_TASK GOAL:_
The entries must be set down again word for word; no pictures belong in the copy.

_THE RECORDS:_

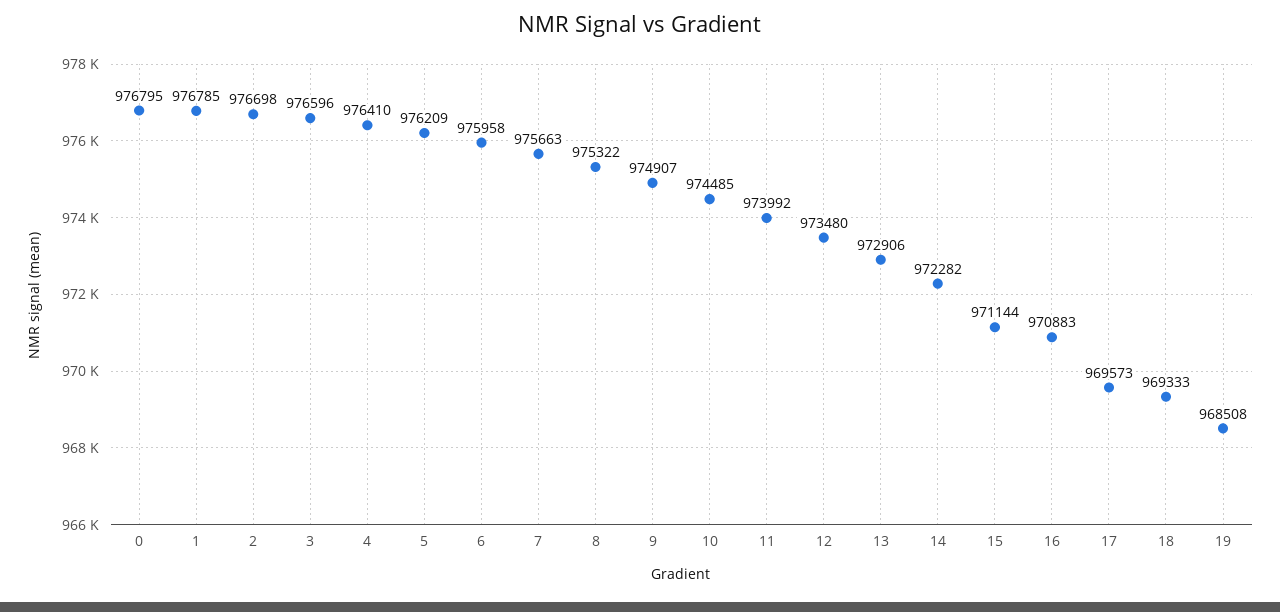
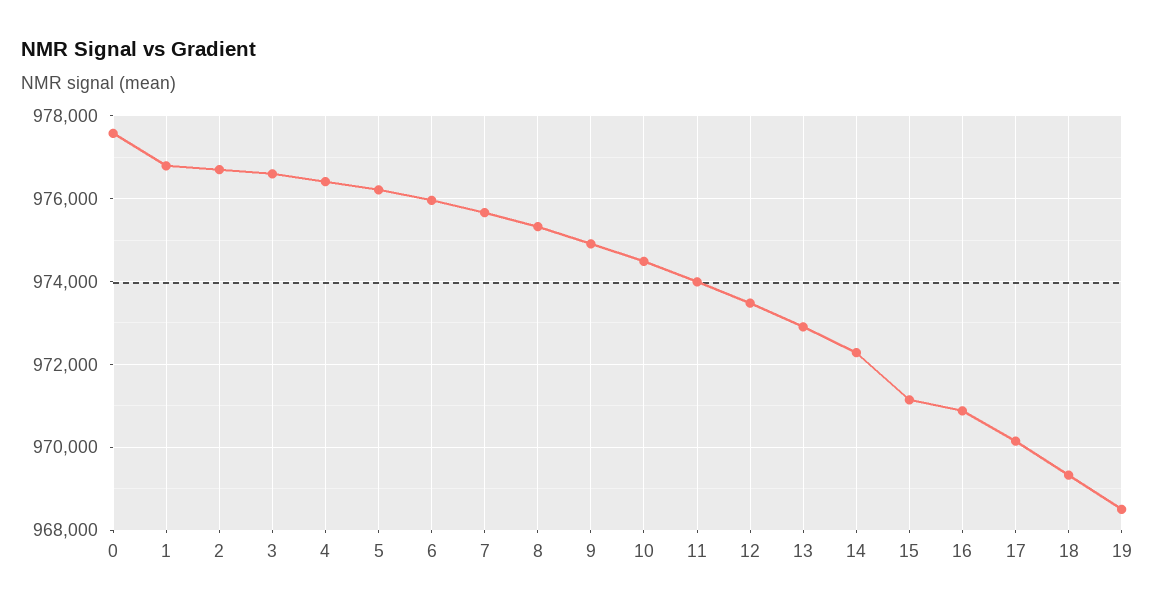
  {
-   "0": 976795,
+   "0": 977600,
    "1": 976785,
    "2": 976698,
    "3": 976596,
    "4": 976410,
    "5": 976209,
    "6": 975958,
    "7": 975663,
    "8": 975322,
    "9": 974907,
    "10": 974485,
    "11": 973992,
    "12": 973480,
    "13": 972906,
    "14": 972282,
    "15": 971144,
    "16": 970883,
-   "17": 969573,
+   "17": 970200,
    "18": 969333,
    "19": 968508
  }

_RESULT:_
  {
-   "0": 976795,
+   "0": 977600,
    "1": 976785,
    "2": 976698,
    "3": 976596,
    "4": 976410,
    "5": 976209,
    "6": 975958,
    "7": 975663,
    "8": 975322,
    "9": 974907,
    "10": 974485,
    "11": 973992,
    "12": 973480,
    "13": 972906,
    "14": 972282,
    "15": 971144,
    "16": 970883,
-   "17": 969573,
+   "17": 970200,
    "18": 969333,
    "19": 968508
  }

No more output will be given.